**Exercise instructions**
a: In the article on Japan's chip and AI budget, how much funding is set aside for the chip venture Rapidus?
b: Continue the article on Japan's chip and AI budget from its last sentence.

**Provided text**
# # # # # # #

Japan’s Ministry of Economy, Trade and Industry is set to significantly increase funding for advanced semiconductors and AI in the coming fiscal year.

Spending on chips and AI is expected to nearly quadruple to ¥1.23 trillion ($7.9 billion), accounting for the majority of the ministry’s ¥3.07 trillion budget, a 50% increase from last year. The budget, approved by Prime Minister Sanae Takaichi’s Cabinet, will be debated in parliament early next year.

The funding boost reflects Japan’s push to strengthen its position in frontier technologies amid global competition with the US and China. The government will fund most of the additional support through regular budgets, ensuring more stable backing for semiconductor and AI development.

Key initiatives include ¥150 billion for chip venture Rapidus and ¥387.3 billion for domestic foundation AI models, data infrastructure, and ‘physical AI’ for robotics and machinery control.

# # # # # # #

**Data excerpts**
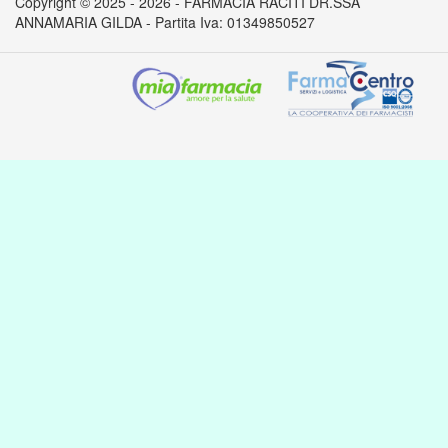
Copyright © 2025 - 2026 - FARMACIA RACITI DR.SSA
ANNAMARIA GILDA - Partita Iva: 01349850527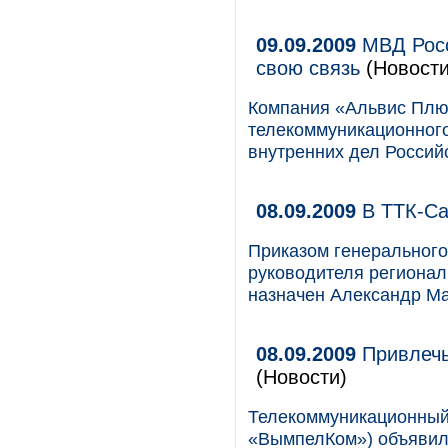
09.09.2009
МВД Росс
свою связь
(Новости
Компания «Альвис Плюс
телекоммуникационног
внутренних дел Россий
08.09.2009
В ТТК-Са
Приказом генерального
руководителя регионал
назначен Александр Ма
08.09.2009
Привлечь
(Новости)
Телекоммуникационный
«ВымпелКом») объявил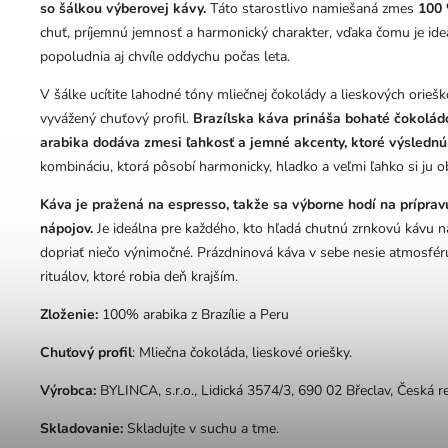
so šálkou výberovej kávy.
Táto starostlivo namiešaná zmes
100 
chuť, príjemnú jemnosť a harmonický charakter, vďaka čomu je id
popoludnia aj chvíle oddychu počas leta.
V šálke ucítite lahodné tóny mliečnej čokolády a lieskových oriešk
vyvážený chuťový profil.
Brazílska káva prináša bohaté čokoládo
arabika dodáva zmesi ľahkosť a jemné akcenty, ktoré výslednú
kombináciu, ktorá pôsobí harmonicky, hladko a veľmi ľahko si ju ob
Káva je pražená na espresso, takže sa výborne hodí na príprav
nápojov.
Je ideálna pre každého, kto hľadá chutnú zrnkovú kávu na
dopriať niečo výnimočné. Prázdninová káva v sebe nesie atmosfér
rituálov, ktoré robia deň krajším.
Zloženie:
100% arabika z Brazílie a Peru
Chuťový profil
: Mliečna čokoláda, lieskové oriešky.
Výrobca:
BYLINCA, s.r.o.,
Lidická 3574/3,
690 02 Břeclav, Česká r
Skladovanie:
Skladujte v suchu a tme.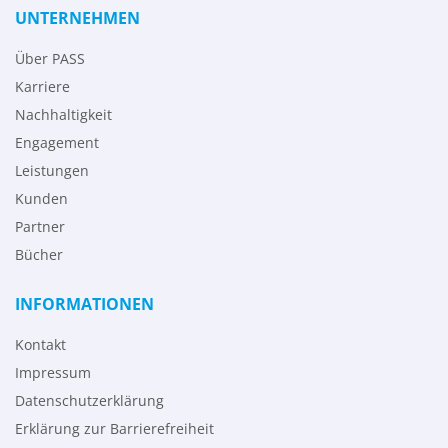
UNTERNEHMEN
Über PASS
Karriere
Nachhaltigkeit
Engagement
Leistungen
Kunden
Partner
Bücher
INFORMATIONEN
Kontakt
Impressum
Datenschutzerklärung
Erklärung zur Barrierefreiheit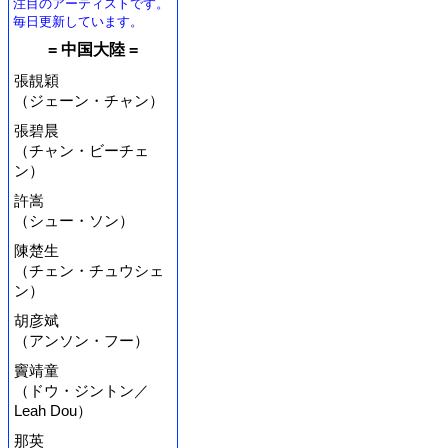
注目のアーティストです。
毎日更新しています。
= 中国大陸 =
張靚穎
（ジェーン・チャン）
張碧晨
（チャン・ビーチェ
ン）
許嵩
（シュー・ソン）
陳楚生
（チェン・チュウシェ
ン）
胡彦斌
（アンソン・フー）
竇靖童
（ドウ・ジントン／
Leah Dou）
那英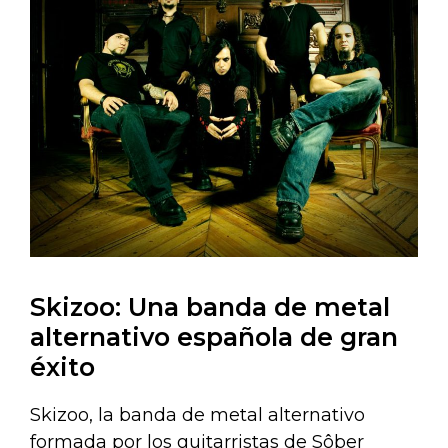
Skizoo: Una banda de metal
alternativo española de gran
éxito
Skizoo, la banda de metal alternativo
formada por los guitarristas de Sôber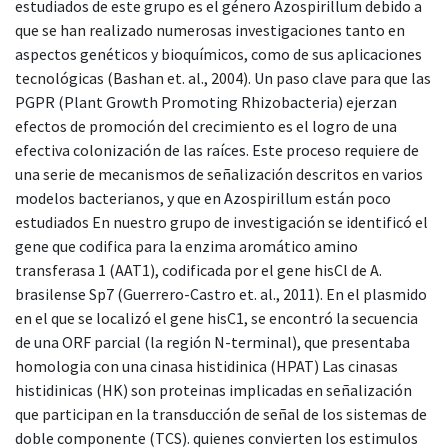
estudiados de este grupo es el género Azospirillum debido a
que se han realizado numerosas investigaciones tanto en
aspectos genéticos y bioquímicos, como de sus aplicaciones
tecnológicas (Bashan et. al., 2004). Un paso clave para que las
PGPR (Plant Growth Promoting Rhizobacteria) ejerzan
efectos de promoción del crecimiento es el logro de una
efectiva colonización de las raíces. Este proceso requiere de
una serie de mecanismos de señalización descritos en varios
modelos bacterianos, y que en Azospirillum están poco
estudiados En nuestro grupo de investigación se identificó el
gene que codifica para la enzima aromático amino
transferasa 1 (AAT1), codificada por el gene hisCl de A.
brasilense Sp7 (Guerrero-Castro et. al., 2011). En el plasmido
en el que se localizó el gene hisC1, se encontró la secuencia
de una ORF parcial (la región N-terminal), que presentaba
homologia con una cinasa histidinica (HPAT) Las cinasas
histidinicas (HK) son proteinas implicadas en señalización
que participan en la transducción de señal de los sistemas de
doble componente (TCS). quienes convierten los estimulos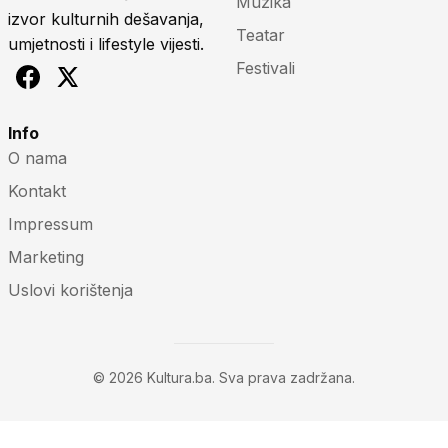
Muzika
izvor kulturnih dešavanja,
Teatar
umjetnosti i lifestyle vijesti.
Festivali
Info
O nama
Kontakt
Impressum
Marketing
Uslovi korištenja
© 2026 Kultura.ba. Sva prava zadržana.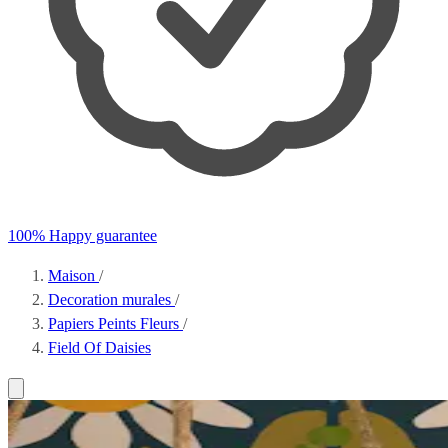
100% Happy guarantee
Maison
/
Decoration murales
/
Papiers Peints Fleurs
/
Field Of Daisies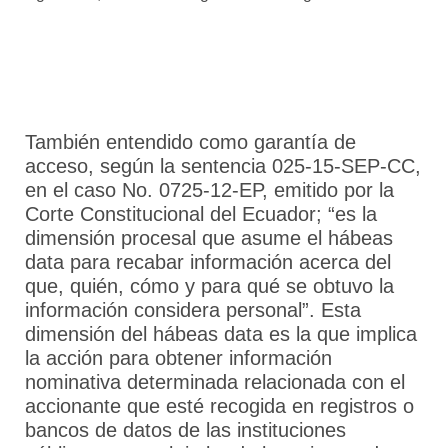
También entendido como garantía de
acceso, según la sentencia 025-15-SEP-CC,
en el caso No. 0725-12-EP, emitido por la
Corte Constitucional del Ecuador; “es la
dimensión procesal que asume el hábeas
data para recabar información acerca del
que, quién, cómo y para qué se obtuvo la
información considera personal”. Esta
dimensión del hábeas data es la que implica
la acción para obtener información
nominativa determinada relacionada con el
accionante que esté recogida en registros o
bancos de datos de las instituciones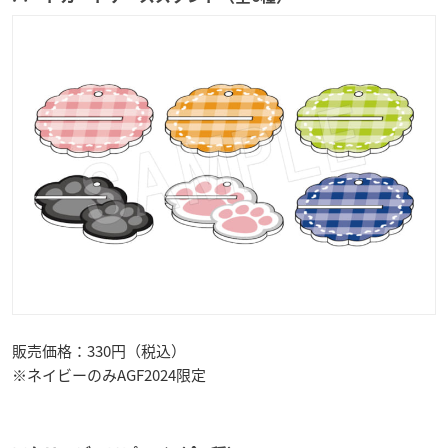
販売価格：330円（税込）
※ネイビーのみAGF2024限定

# # # # # # #

**Outputs by task**
a: ¥150 billion.

b:
The budget also allocates ¥5 billion for critical minerals and ¥122 billion for decarbonisation, including next-generation nuclear power. Special bonds worth ¥1.78 trillion will also support Japanese investment in the US, reinforcing the trade agreement between the two countries.

The increase in funding demonstrates Japan’s strategic focus on achieving technological self-sufficiency and enhancing global competitiveness in emerging industries, thereby ensuring long-term support for innovation and critical infrastructure.